TASK INSTRUCTIONS → Write out the text from every row below as a numbered list of lines. Skip blank lines and leave the pictures out.

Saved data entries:

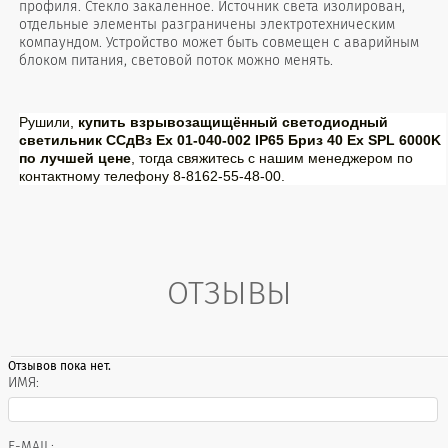
профиля. Стекло закаленное. Источник света изолирован,
отдельные элементы разграничены электротехническим
компаундом. Устройство может быть совмещен с аварийным
блоком питания, световой поток можно менять.
Рушили,
купить взрывозащищённый светодиодный
светильник ССдВз Ех 01-040-002 IP65 Бриз 40 Ех SPL 6000K
по лучшей цене
, тогда свяжитесь с нашим менеджером по
контактному телефону 8-8162-55-48-00.
ОТЗЫВЫ
Отзывов пока нет.
ИМЯ:
E-MAIL:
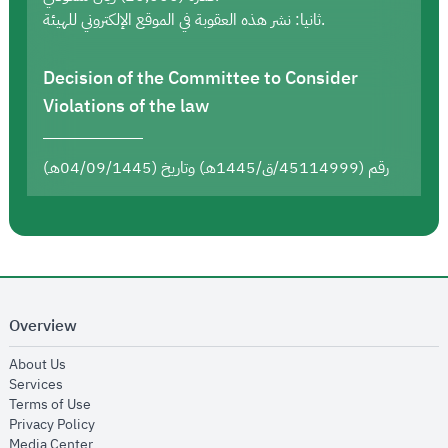
ثانيا: نشر هذه العقوبة في الموقع الإلكتروني للهيئة.
Decision of the Committee to Consider
Violations of the law
رقم (45114999/ق/1445هـ) وتاريخ (04/09/1445هـ)
Overview
opens in new window
About Us
opens in new window
Services
opens in new window
Terms of Use
opens in new window
Privacy Policy
opens in new window
Media Center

TASK RESPONSE →
1. профиля. Стекло закаленное. Источник света изолирован,
2. отдельные элементы разграничены электротехническим
3. компаундом. Устройство может быть совмещен с аварийным
4. блоком питания, световой поток можно менять.
5. Рушили,
6. купить взрывозащищённый светодиодный
7. светильник ССдВз Ех 01-040-002 IP65 Бриз 40 Ех SPL 6000K
8. по лучшей цене
9. , тогда свяжитесь с нашим менеджером по
10. контактному телефону 8-8162-55-48-00.
11. ОТЗЫВЫ
12. Отзывов пока нет.
13. ИМЯ:
14. E-MAIL:
15. ثانيا: نشر هذه العقوبة في الموقع الإلكتروني للهيئة.
16. Decision of the Committee to Consider
17. Violations of the law
18. رقم (45114999/ق/1445هـ) وتاريخ (04/09/1445هـ)
19. Overview
20. opens in new window
21. About Us
22. opens in new window
23. Services
24. opens in new window
25. Terms of Use
26. opens in new window
27. Privacy Policy
28. opens in new window
29. Media Center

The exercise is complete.